The 100-strong Edinburgh Royal Choral Union commissioned Shadow Aspect from Bingham drawing inspiration from poems, texts and meditations by Stevenson, the novelist, poet, essayist and travel writer born in Edinburgh in 1850.
The performance also included Felix Mendelssohn’s Hebrides Overture and his seldom heard Second Symphony, Lobgesang, to mark his association with Scotland on the 200th anniversary of his birth.
Keith Bruce of the Herald newspaper said in a review on Monday that Bingham’s work “was surely one of the most quintessentially ‘Edinburgh’ pieces the Hall has heard.”
“It is theatrical and playful but far from slight, at first a possible soundtrack to an Old Town ghost story before finding literal and philosophical Enlightenment.”

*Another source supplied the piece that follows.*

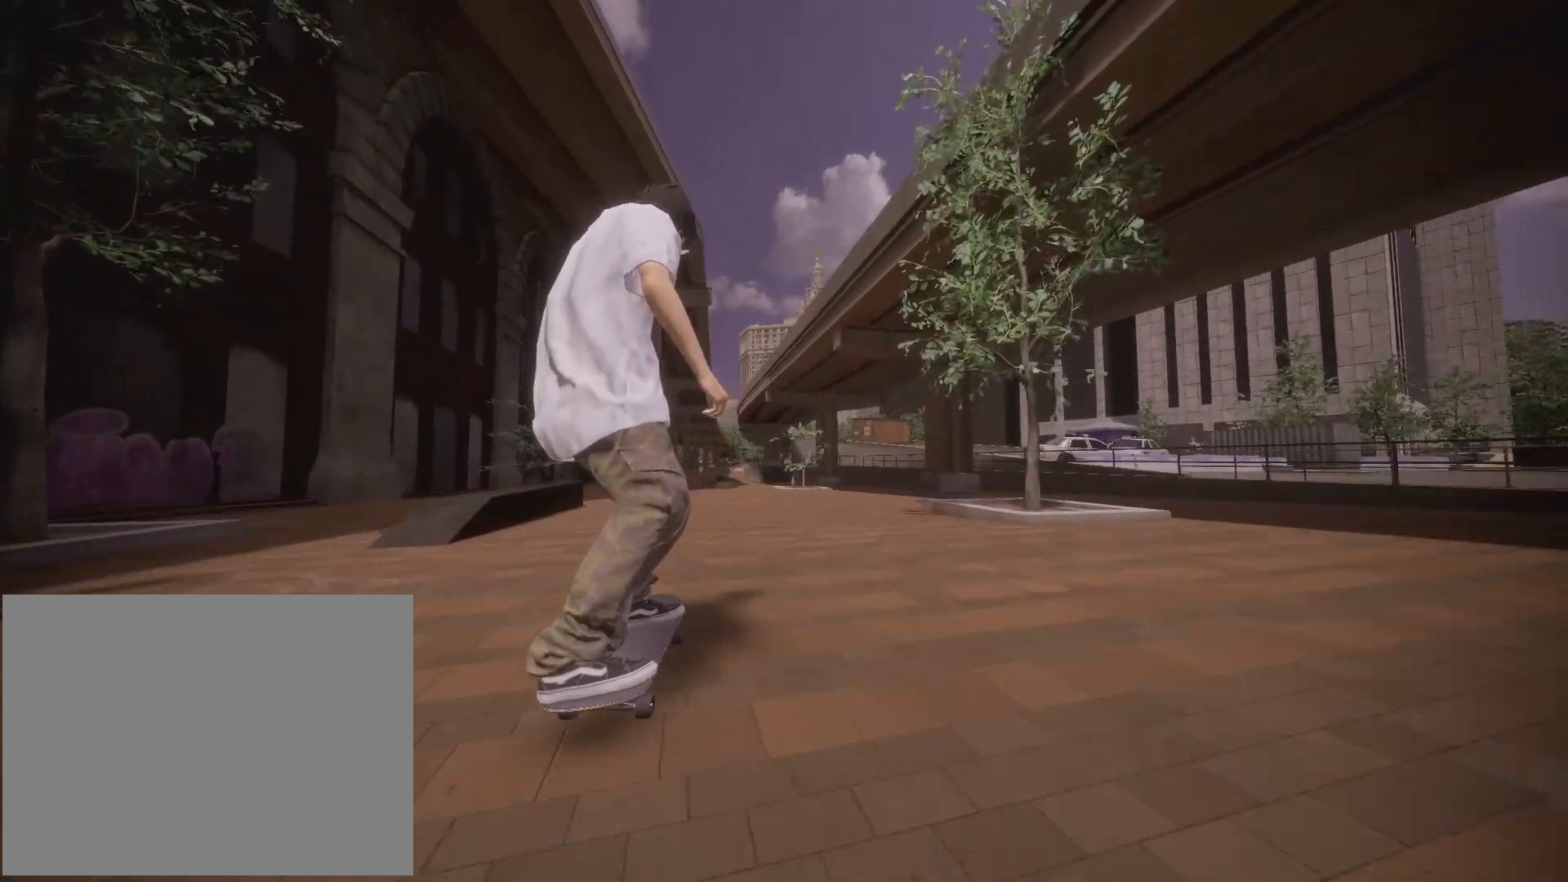
{"dt_ms": 500, "buttons": [], "left_stick": "center", "right_stick": "center", "events": []}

The Choral Union was joined by the Edinburgh Youth Choir and the Scottish Chamber Orchestra under the baton of Michael Bawtree.
Critic Kenneth Walton in the Scotsman newspaper praised the Choral Union “for marking its 150th anniversary with such an interesting program.” He had caveats, however, on Shadow Aspect with its theme of darkness.
“The music itself is soaked in a rather cold austerity and only at the end, when the organ — played by John Kitchen — erupts into a Mesiaen-like dawn chorus, and the music builds to its first and final euphoric outpouring, does Shadow Aspect truly touch the emotions.”
The Choral Union was founded in 1858, but its grand anniversary production was delayed by a year until its spiritual home, the Usher Hall with its marvelous acoustics, had completed renovations.
Stevenson, author of such iconic tales as Treasure Island and Travels With A Donkey who died on Samoa in the Pacific in 1894, was born into a family of engineers who were responsible for constructing a number of major lighthouses around the British coast.
Appropriately, Shadow Aspect includes The Instructions to the Bell Rock Light Keepers of 1823. They were ordered “to keep the lamps of the reflecting apparatus burning bright and clear, from the going away of day-light in the evening till the return of day-light in the morning.”